- Opening Delimiter -

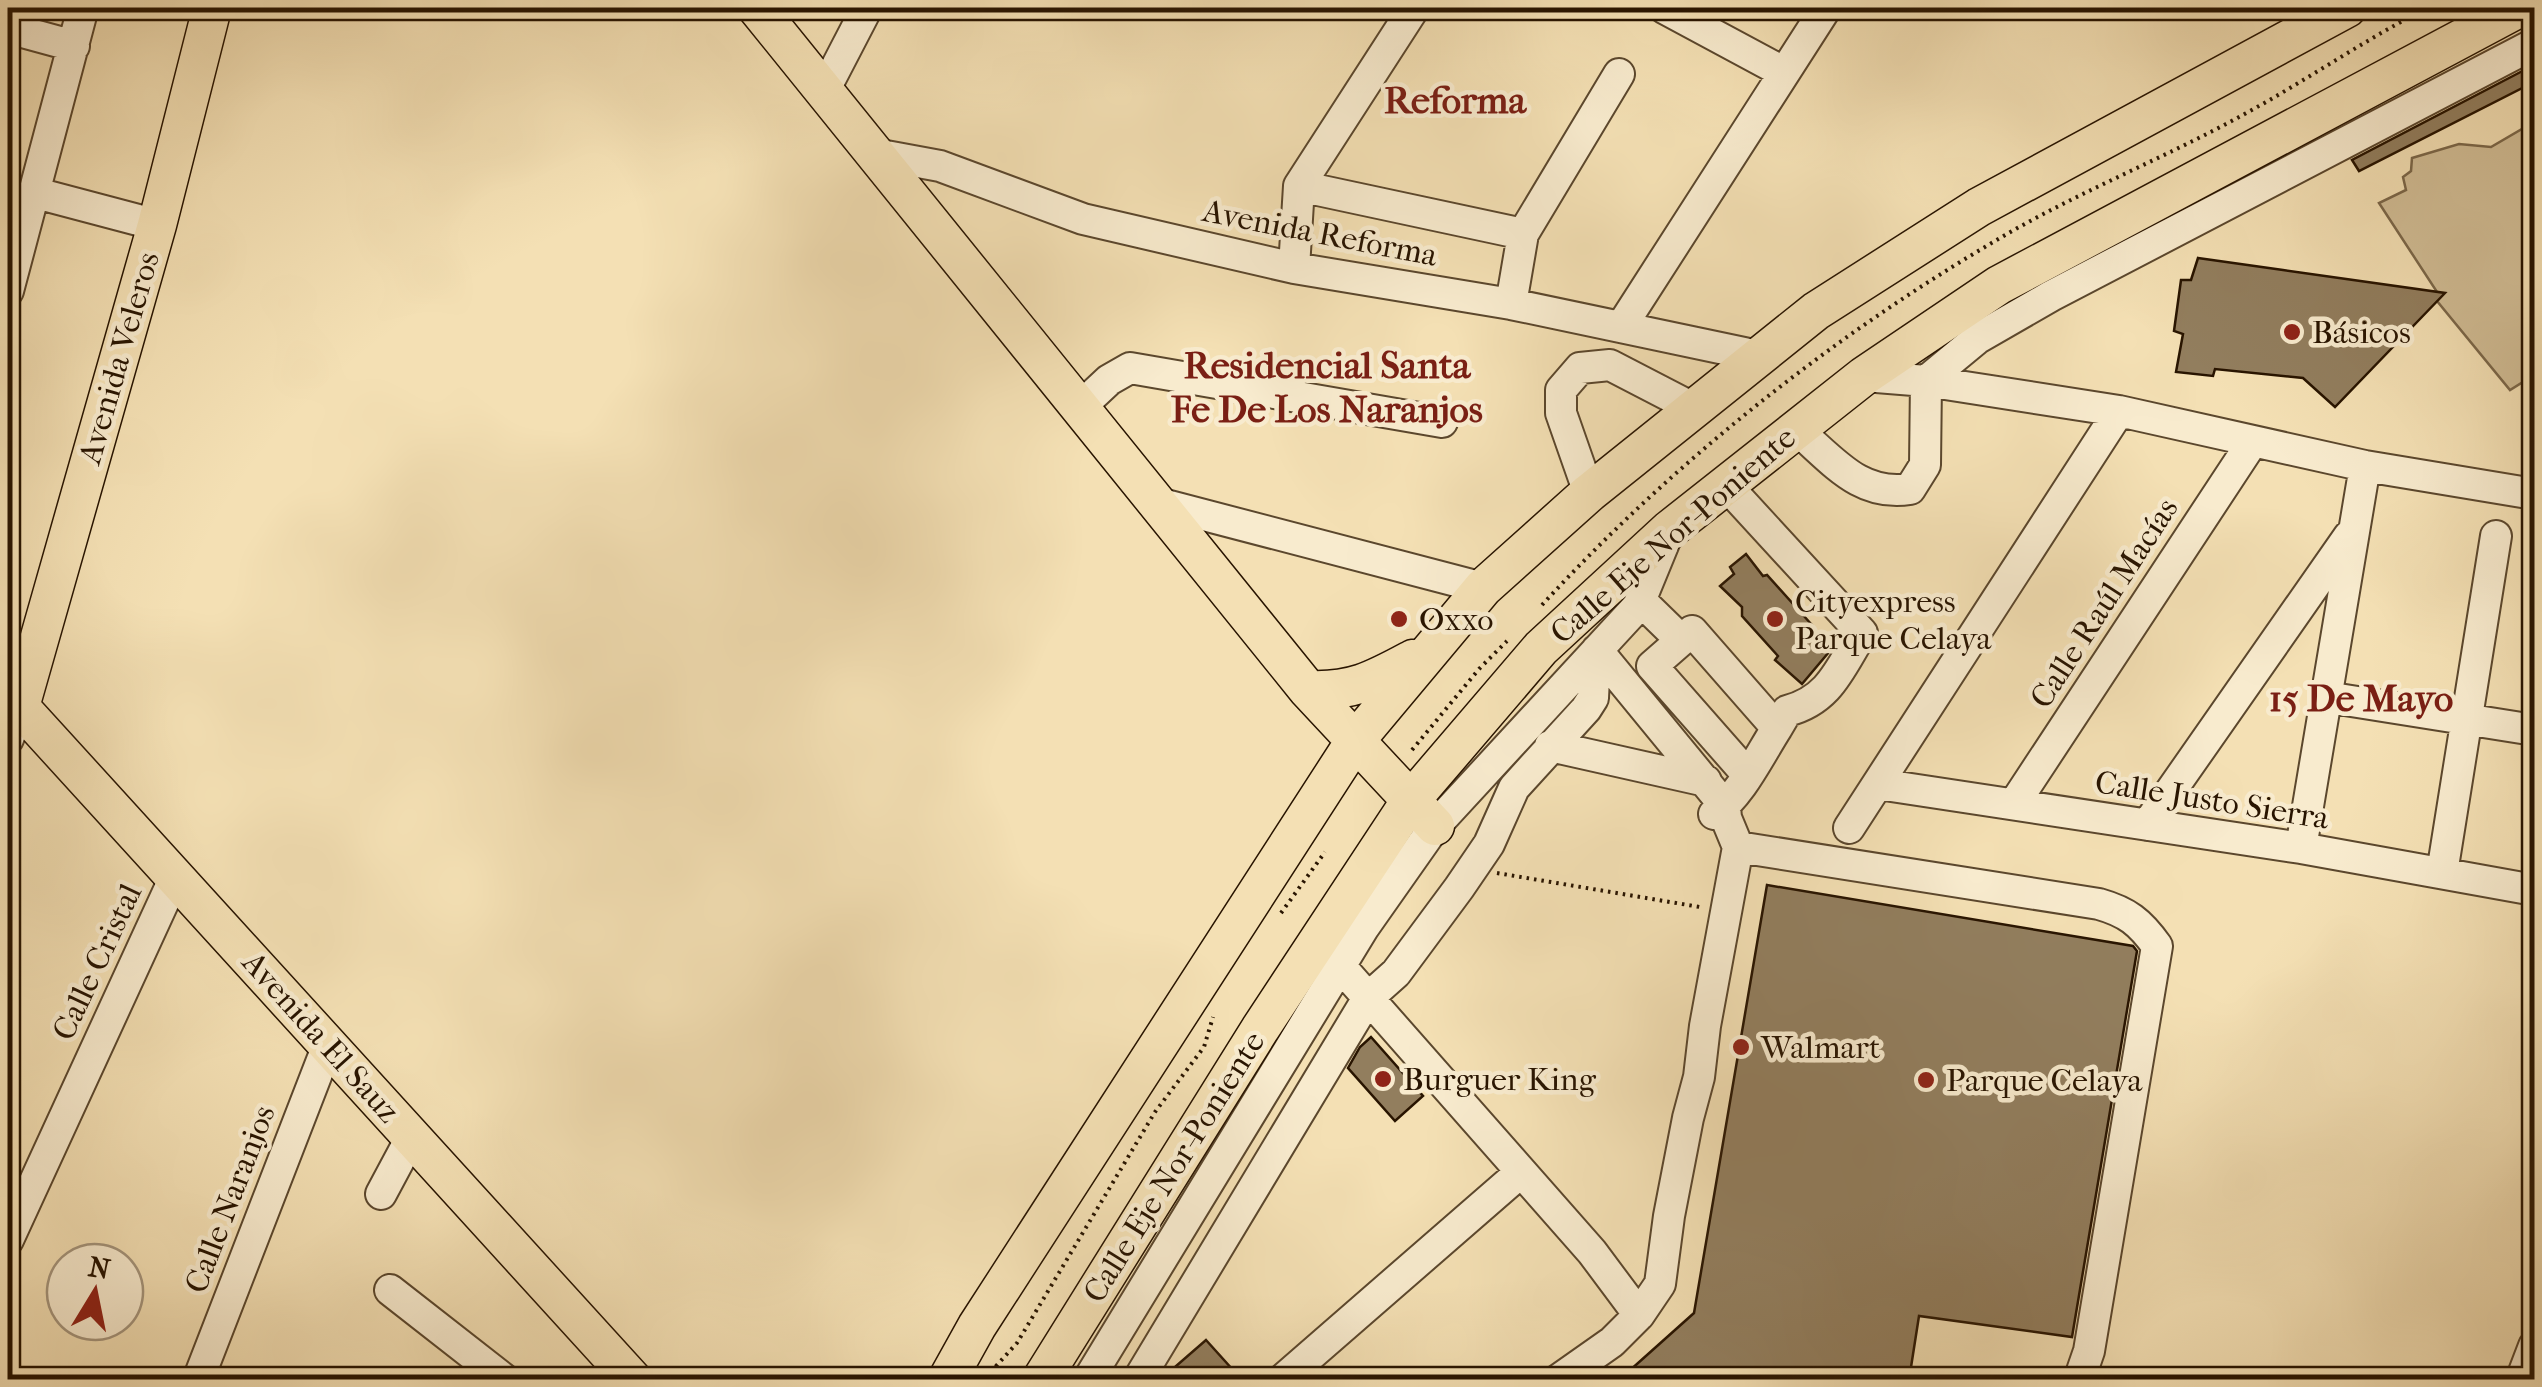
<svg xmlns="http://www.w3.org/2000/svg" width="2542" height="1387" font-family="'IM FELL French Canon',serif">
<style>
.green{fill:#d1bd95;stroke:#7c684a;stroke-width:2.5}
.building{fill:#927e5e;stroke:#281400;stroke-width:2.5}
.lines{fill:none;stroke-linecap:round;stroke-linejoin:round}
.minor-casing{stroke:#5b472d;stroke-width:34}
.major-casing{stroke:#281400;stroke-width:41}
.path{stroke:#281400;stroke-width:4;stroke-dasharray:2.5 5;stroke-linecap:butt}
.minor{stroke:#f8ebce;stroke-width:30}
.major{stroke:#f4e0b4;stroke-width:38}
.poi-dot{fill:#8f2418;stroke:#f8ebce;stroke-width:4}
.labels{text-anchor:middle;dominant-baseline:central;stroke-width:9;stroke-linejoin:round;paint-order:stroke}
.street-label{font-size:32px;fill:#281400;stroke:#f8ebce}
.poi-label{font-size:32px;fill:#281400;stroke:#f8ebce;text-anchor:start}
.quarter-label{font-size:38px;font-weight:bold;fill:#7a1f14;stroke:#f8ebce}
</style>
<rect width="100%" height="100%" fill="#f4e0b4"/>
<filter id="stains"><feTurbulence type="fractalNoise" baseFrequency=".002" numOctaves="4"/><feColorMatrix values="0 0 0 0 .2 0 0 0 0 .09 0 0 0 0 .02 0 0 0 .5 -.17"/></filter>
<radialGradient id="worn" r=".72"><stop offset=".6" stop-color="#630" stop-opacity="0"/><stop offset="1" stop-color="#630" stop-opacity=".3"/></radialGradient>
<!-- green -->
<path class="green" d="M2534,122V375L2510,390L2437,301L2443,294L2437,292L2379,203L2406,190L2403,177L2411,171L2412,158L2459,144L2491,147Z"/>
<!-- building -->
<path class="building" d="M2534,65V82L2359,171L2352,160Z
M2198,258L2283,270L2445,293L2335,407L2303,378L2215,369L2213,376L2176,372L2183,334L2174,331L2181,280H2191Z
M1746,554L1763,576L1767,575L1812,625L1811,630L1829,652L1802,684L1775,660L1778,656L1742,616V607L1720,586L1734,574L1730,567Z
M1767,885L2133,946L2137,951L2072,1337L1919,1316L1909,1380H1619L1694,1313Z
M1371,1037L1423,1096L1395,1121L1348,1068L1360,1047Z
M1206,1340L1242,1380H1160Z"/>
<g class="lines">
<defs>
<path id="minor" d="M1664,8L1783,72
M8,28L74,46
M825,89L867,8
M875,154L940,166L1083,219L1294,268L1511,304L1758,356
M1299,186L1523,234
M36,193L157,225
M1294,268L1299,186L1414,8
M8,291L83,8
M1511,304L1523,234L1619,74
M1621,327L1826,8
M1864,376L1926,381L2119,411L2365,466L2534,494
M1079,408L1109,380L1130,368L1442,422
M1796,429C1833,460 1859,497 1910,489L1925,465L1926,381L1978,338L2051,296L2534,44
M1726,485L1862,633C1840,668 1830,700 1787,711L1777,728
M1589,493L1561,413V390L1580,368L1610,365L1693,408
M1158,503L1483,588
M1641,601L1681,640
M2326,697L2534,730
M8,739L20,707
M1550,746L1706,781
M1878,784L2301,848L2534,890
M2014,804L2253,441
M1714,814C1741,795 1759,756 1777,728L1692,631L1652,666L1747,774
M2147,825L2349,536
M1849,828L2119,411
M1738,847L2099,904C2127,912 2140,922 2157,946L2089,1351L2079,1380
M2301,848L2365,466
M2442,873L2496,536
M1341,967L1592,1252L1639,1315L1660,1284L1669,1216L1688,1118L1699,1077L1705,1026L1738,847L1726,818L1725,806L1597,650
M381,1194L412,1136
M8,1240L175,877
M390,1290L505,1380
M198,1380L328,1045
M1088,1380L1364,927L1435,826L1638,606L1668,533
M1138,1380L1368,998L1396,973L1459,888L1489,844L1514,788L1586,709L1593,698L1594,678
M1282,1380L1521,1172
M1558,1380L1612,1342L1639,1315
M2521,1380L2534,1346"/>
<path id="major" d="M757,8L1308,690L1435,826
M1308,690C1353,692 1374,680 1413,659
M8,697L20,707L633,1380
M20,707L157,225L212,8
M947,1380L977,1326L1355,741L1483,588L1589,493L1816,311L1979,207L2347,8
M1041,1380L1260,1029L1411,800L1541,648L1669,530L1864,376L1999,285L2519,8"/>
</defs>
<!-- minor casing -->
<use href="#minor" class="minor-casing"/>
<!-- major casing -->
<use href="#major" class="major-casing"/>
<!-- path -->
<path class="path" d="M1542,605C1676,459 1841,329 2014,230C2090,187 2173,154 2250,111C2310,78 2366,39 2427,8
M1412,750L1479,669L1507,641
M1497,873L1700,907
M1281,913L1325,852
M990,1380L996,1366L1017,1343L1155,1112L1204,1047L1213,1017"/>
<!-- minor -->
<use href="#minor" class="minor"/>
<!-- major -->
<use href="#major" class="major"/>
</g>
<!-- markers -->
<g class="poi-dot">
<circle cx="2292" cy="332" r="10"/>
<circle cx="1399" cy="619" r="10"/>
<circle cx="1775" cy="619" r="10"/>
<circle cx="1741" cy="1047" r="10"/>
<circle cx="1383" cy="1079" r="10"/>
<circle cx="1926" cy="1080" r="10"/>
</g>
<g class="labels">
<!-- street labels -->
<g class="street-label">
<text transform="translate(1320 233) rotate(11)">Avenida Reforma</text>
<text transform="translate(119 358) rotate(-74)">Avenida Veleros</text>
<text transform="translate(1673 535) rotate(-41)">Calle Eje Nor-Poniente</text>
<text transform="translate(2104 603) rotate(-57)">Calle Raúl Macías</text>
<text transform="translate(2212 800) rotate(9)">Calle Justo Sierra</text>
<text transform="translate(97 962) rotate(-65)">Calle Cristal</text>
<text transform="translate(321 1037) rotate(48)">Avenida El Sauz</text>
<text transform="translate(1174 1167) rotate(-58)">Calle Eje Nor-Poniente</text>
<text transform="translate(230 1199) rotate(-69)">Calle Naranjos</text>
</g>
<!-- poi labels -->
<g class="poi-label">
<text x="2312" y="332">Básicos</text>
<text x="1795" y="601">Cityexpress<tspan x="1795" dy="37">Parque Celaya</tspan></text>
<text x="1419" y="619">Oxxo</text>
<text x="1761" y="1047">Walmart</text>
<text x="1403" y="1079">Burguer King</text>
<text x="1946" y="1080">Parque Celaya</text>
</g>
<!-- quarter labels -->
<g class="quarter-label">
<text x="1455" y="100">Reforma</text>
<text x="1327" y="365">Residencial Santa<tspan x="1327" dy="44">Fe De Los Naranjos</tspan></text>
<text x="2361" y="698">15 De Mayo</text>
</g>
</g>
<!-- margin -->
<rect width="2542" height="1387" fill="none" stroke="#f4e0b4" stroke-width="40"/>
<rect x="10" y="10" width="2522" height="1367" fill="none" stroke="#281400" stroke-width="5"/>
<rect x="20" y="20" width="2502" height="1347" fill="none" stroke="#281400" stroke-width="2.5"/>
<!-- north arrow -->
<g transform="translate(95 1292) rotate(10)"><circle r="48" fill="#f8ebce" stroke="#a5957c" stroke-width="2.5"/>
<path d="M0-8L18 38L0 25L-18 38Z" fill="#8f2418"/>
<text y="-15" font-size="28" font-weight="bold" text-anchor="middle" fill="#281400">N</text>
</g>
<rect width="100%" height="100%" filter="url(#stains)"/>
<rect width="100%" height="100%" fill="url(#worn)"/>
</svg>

- Closing Delimiter -

• AIM OF THE TASK: For this listing, copy out every line that includes the word "casing".

• SOLUTION TO THIS EXERCISE:
.minor-casing{stroke:#5b472d;stroke-width:34}
.major-casing{stroke:#281400;stroke-width:41}
<!-- minor casing -->
<use href="#minor" class="minor-casing"/>
<!-- major casing -->
<use href="#major" class="major-casing"/>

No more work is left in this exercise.